→ **Task objective**
Line by line, print the records exactly as they are, dropping the pictures.

→ **Supplied material**
• • • •

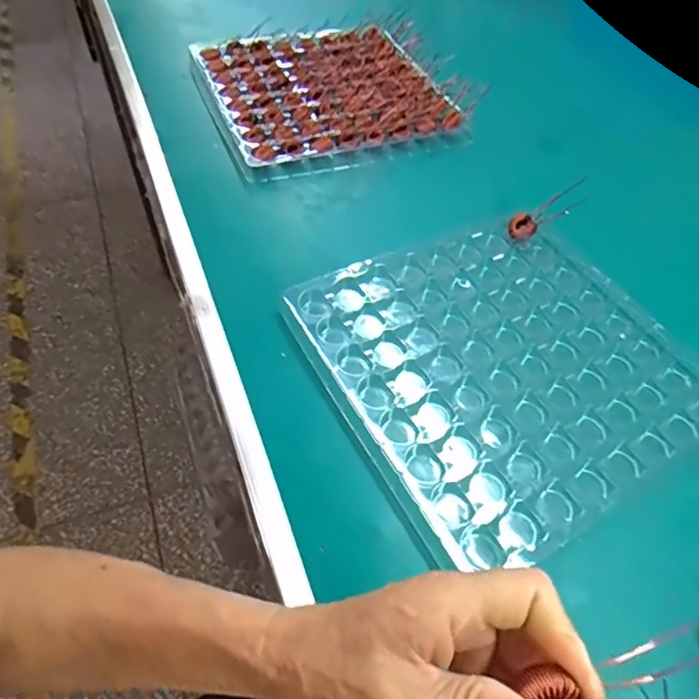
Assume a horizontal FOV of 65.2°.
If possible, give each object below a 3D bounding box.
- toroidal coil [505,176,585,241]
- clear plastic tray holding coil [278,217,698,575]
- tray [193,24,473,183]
[{"bbox_3d":[0.202,-0.141,0.553,0.088,0.013,0.029,-34,56,5],"label":"toroidal coil"},{"bbox_3d":[0.126,0.007,0.461,0.287,0.020,0.287,-23,56,-21],"label":"clear plastic tray holding coil"},{"bbox_3d":[-0.036,-0.330,0.698,0.284,0.035,0.283,-16,54,-16],"label":"tray"}]

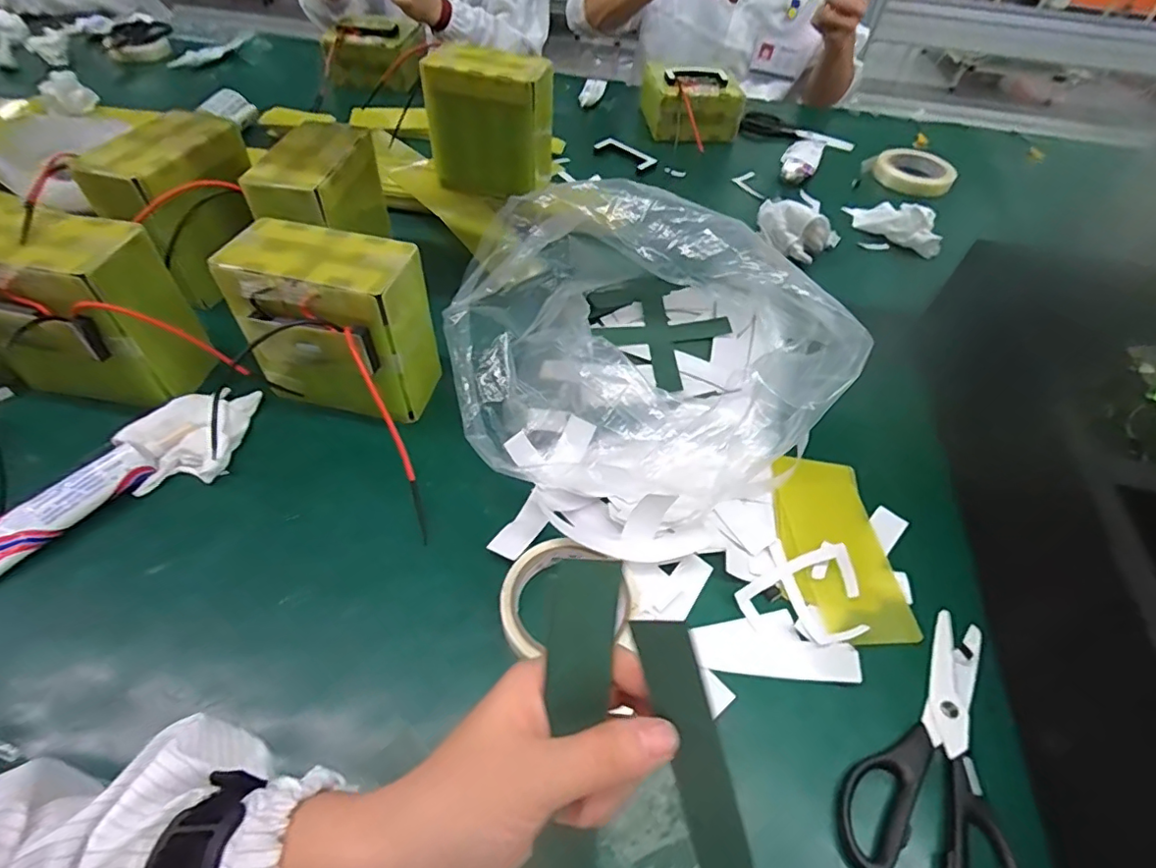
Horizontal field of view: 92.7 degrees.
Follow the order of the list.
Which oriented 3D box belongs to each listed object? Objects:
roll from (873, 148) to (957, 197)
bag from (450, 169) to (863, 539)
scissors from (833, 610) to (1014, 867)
[{"bbox_3d":[0.529,-0.412,0.870,0.107,0.032,0.107,2,50,-3],"label":"roll"},{"bbox_3d":[0.057,-0.093,0.463,0.311,0.193,0.293,-12,52,-14],"label":"bag"},{"bbox_3d":[0.240,0.203,0.348,0.089,0.010,0.186,36,57,23],"label":"scissors"}]

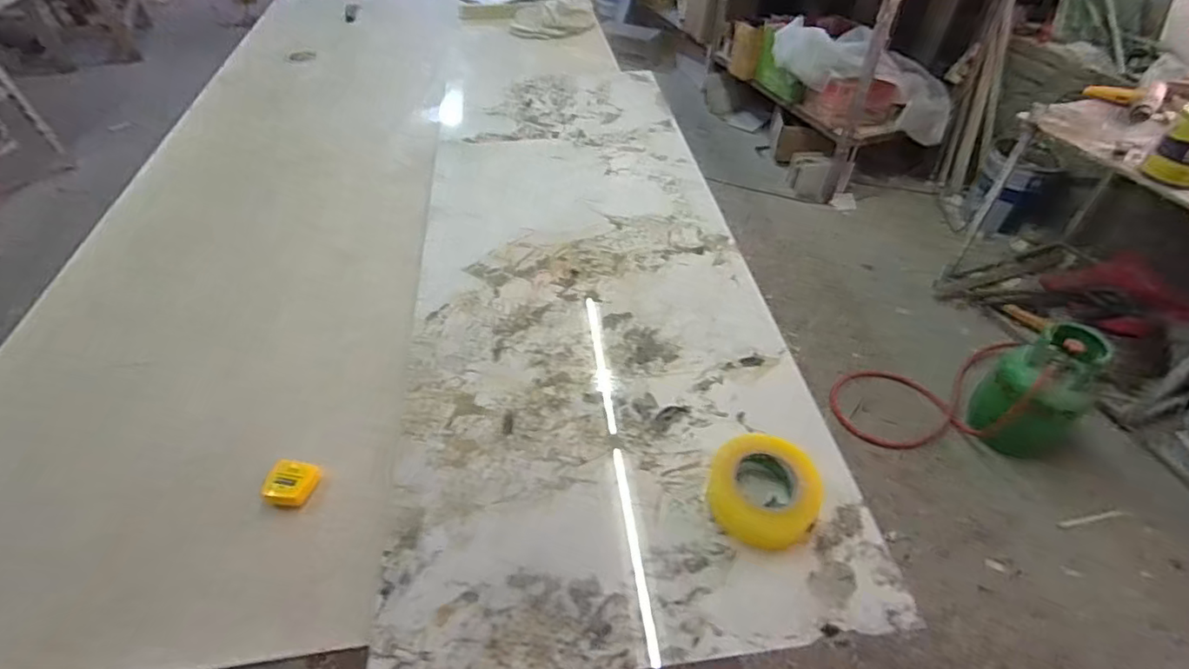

• • • •

→ **Solution for this task**
Assume a horizontal FOV of 65.2°.
If possible, give each object below a 3D bounding box.
- toroidal coil [505,176,585,241]
- clear plastic tray holding coil [278,217,698,575]
- tray [193,24,473,183]
[{"bbox_3d":[0.202,-0.141,0.553,0.088,0.013,0.029,-34,56,5],"label":"toroidal coil"},{"bbox_3d":[0.126,0.007,0.461,0.287,0.020,0.287,-23,56,-21],"label":"clear plastic tray holding coil"},{"bbox_3d":[-0.036,-0.330,0.698,0.284,0.035,0.283,-16,54,-16],"label":"tray"}]

Horizontal field of view: 92.7 degrees.
Follow the order of the list.
Which oriented 3D box belongs to each listed object? Objects:
roll from (873, 148) to (957, 197)
bag from (450, 169) to (863, 539)
scissors from (833, 610) to (1014, 867)
[{"bbox_3d":[0.529,-0.412,0.870,0.107,0.032,0.107,2,50,-3],"label":"roll"},{"bbox_3d":[0.057,-0.093,0.463,0.311,0.193,0.293,-12,52,-14],"label":"bag"},{"bbox_3d":[0.240,0.203,0.348,0.089,0.010,0.186,36,57,23],"label":"scissors"}]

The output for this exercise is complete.